*Exercise details*: Each entry below is to be copied verbatim.

(Source records)
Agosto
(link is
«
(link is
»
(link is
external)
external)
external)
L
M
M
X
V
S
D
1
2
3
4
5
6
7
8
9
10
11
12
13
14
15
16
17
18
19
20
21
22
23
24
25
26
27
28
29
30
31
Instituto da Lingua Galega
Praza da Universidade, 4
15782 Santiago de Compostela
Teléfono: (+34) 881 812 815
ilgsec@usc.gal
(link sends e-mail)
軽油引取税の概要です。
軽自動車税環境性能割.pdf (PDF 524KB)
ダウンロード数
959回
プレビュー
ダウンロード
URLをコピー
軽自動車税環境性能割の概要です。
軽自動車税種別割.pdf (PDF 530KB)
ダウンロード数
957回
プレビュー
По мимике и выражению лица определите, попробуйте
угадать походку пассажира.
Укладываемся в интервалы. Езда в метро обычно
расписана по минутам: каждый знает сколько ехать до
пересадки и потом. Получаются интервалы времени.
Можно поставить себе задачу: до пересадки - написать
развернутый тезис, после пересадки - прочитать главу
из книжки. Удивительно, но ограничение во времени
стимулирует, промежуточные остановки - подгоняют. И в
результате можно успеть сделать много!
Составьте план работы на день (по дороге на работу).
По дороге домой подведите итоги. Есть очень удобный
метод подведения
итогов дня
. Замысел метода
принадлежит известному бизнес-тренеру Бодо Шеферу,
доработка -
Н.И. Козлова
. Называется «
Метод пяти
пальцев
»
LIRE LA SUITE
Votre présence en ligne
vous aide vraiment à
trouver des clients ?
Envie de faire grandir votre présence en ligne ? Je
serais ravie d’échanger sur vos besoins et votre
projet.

*Output for this exercise*:
Agosto
(link is
«
(link is
»
(link is
external)
external)
external)
L
M
M
X
V
S
D
1
2
3
4
5
6
7
8
9
10
11
12
13
14
15
16
17
18
19
20
21
22
23
24
25
26
27
28
29
30
31
Instituto da Lingua Galega
Praza da Universidade, 4
15782 Santiago de Compostela
Teléfono: (+34) 881 812 815
ilgsec@usc.gal
(link sends e-mail)
軽油引取税の概要です。
軽自動車税環境性能割.pdf (PDF 524KB)
ダウンロード数
959回
プレビュー
ダウンロード
URLをコピー
軽自動車税環境性能割の概要です。
軽自動車税種別割.pdf (PDF 530KB)
ダウンロード数
957回
プレビュー
По мимике и выражению лица определите, попробуйте
угадать походку пассажира.
Укладываемся в интервалы. Езда в метро обычно
расписана по минутам: каждый знает сколько ехать до
пересадки и потом. Получаются интервалы времени.
Можно поставить себе задачу: до пересадки - написать
развернутый тезис, после пересадки - прочитать главу
из книжки. Удивительно, но ограничение во времени
стимулирует, промежуточные остановки - подгоняют. И в
результате можно успеть сделать много!
Составьте план работы на день (по дороге на работу).
По дороге домой подведите итоги. Есть очень удобный
метод подведения
итогов дня
. Замысел метода
принадлежит известному бизнес-тренеру Бодо Шеферу,
доработка -
Н.И. Козлова
. Называется «
Метод пяти
пальцев
»
LIRE LA SUITE
Votre présence en ligne
vous aide vraiment à
trouver des clients ?
Envie de faire grandir votre présence en ligne ? Je
serais ravie d’échanger sur vos besoins et votre
projet.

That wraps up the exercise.